Дворники мерно стирали с лобового стекла крупные капли дождя. Он мчался к ней — к своей любимой женщине. Да, он уже знал, что любит её. И был уверен, что и она не забыла его. Не могла забыть…
Он вспомнил запечатлевшиеся навсегда в его памяти кадры из фильма «Мужчина и женщина», который он смотрел ещё впечатлительным, только начавшим мечтать о любви подростком: Жан-Луи Трентиньян за рулём своего «Мустанга» всматривается в залитую дождём ночную трассу, щётки сметают частые капли дождя с лобового стекла, он спешит — спешит навстречу к ней — к своей любимой женщине. Мужчина, спешащий к ждущей его женщине…
Он поймал себя на том, что, как только услышал голос Ники, тут же перестал вспоминать Инесс. С ней он провёл несколько месяцев после своего расставания с этой загадочной зеленоглазой русской, которая пришла словно ниоткуда, с неведомых просторов великой степи, простиравшейся от лесистых восточных границ Европы до песков Монголии, и ушла в никуда, ничего не рассказав, ничего толком не объяснив…
Токио. Он знал лишь, что она отправилась в Токио — со своим таинственным, немногословным отцом с чеканным профилем, больше напоминавшим воина Древнего Рима, чем русского бизнесмена, которым, как уже догадался Тристан, он, скорее всего, и не был. Но нет: Тристан знал ещё кое-что. И очень важное. Он помнил, как она смотрела на него тогда — в аэропорту, когда на несколько секунд всё вдруг исчезло и остались одни они. И замерли, связанные лишь проникающим в самое сердце единым взглядом. И казалось — ничего больше нет, и разлуки нет, только он и она, и её наполненные светом глаза, и облако светлых волос… Он помнил.

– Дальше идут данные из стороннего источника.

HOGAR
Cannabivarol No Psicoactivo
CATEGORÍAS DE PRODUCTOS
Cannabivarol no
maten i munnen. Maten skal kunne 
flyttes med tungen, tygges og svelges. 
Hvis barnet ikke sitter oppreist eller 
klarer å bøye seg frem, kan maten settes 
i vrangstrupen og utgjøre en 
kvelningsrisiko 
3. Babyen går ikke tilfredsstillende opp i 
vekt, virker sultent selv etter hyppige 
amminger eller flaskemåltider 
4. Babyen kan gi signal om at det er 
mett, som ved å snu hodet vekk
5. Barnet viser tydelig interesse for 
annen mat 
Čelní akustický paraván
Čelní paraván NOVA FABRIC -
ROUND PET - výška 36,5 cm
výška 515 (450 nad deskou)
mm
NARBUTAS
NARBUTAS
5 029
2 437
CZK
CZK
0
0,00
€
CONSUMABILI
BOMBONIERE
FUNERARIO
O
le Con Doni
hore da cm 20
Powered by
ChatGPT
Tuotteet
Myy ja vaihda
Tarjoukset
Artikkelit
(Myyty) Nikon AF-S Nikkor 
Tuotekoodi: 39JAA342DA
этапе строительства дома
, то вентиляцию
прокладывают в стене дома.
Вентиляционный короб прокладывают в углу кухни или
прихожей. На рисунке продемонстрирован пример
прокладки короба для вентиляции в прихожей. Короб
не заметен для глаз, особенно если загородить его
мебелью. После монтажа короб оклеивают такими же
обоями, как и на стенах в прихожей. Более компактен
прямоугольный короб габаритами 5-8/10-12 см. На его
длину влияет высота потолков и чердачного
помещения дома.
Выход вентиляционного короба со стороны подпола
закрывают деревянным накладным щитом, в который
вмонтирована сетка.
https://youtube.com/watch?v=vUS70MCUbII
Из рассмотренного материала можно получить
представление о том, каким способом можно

Да, Инесс… Она была великолепна. Magnifique. Так говорили все его друзья и даже бывшие подруги. Выпускница Сорбонны и топ-модель одного из ведущих домов haute couture Парижа. Стройная, черноволосая, темноглазая, с точёным породистым лицом, короткой энергичной стрижкой. Само воплощение успеха и красоты. Они познакомились в мае, на «Формуле-1» в Монте-Карло. С ней он словно вышел из затянувшейся душевной болезни, вновь ощутил вкус к жизни, еде, гонкам, быстрой безрассудной езде по горному серпантину, соединявшему Ниццу и Монако, захватывающим дух видам, открывавшимся на всё Лазурное побережье… На крутых виражах она кричала от ужаса и восторга, безотчётно впиваясь пальцами в его плечо, и к нему возвращалась его улыбка — открытая, беззаботная.
Все говорили им: «Вы созданы друг для друга». Инесс в такие минуты не могла сдержать радостного смеха и всегда посматривала на него, от волнения поправляя рукой безупречно лежавшие волосы, а он смущённо улыбался, потому что не мог, даже если бы захотел, не солгав, ответить: «Да, мы созданы друг для друга». Не мог. И знал почему. Потому что была Ника с зелёными русалочьими глазами, ускользающим, словно ветер в бесконечной степи, запахом, теплом её рук, ароматом её кожи… Она не отпускала его. А он не хотел — и не мог уйти.
Неделю назад он расстался с Инесс. Оставил её в слезах, осунувшуюся от переживаний и несбывшихся надежд на высокой террасе Эза, нависшего над захватывающим дух обрывом и волнующимся, беспокойным морем. Оставил потому, что видел её страдания и ощущал: он больше не должен давать ей надежду, не должен длить её переживания. Он не мог дать ей единственное, чего она хотела, — себя.